Proprietary Estoppel

  • Promissory Estoppel merely suspends rights; CF proprietary E can create rights.

  • Can be shield and sword can be used to create a proprietary right

  • Requires detriment (CF Promissory E)

  • Definition, Moorgate Mercantile v Twitchings, Lord Denning MR: PE is ‘a principle of justice and of equity ... when a man, by his words or conduct, has led another to believe in a particular state of affairs, he will not be allowed to go back on it when it would be unjust or inequitable for him to do so’.

Development of PE

  • Class exposition, Ramsden v Dyson, Lord Kingsdown

  • Current test, Taylor’s Fashions v Liverpool Victoria Trustees, Lord Oliver, 4 elements

    • (1) Assurance by owner (a representation, expectation or assurance)

    • (2) Reliance by promisee

    • (3) Detriment

    • (4) Unconscionable

(1) Assurance/expectation/representation

  • Assurance must relate to a right in property (eg a promise of money is insufficient) (but in family context this can be informal, eg ‘home for life’ in Griffiths v Williams)

  • Need ‘clear and unambiguous’ representation (Neuberger, Thorner v Major)

  • But what is sufficient is ‘hugely dependent on context (Thorner v Major)

  • in family context, is whether the person invoking the estoppel ‘reasonably understood’ the statement/action to be an assurance he could rely on (Thorner)

  • Assurance can be hardly spoken of, Can be informal language and inferred from conduct in family context (Thorner v Major).

  • Commercial cases, difficult to show sufficient assurance/expectation

    • Crabb v Arun DC

    • Council had promised right of way; C then sold part of land leaving the land effectively landlocked; commercial setting, sufficient promise to give rise to PE.

    • D had ‘notice’ of C’s intention to act detrimentally in reliance on the assurance; and did nothing to stop it.

    • CF, no estoppel, ‘subject to contract’ case, Cobbe v Yeoman’s Row Management, strict approach-commercial context, need much clearer assurance

    • Difficult in commercial case to claim PE, businessmen should know the matter is still subject to contract.

    • C agreed to buy Y’s land; C spent money obtaining planning permission.

    • Y then refusal to sell.

    • Rejected estoppel claim: C was an experienced businessman, property-developer; he knew the oral agreement to sell the land was not legally binding; he knew it was subject to contract; he was taking a commercial risk.

    • CF informal ‘family’ setting of Gillet v Holt

    • Lord Scott: said you need an assurance as to a specific proprietary right

    • Lord Walker: distinction between family & commercial cases—in family settings, parties have little knowledge of proprietary rights.

DATASET EXTRACT:
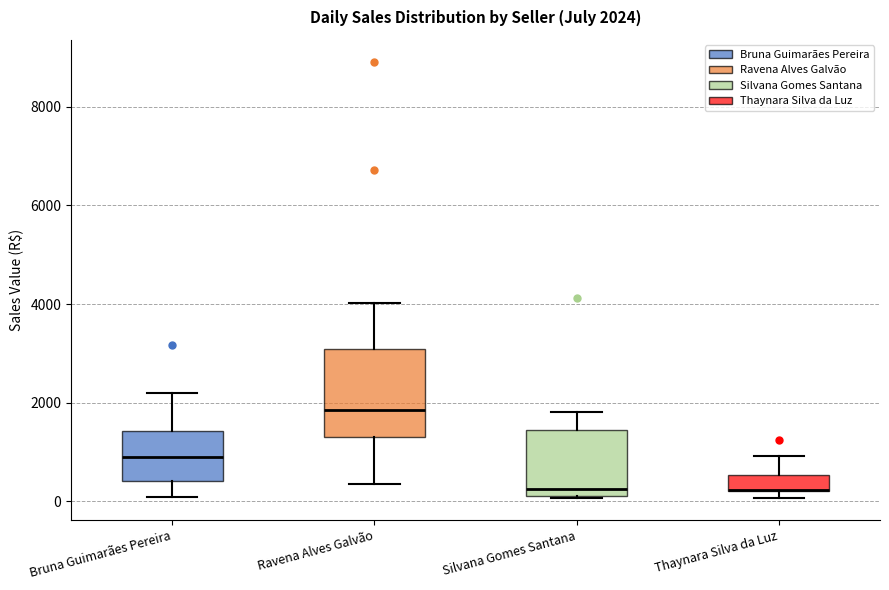

Which box is the tallest, from its lower edge to its upper edge?

Ravena Alves Galvão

TASK TO COMPLETE: Write out, word for word, the portion of the proprietary estoppel notes that begins with the words "(1) Assurance/expectation/representation" and ends with "rely on (Thorner)".

ANSWER SECTION:
(1) Assurance/expectation/representation

  • Assurance must relate to a right in property (eg a promise of money is insufficient) (but in family context this can be informal, eg ‘home for life’ in Griffiths v Williams)

  • Need ‘clear and unambiguous’ representation (Neuberger, Thorner v Major)

  • But what is sufficient is ‘hugely dependent on context (Thorner v Major)

  • in family context, is whether the person invoking the estoppel ‘reasonably understood’ the statement/action to be an assurance he could rely on (Thorner)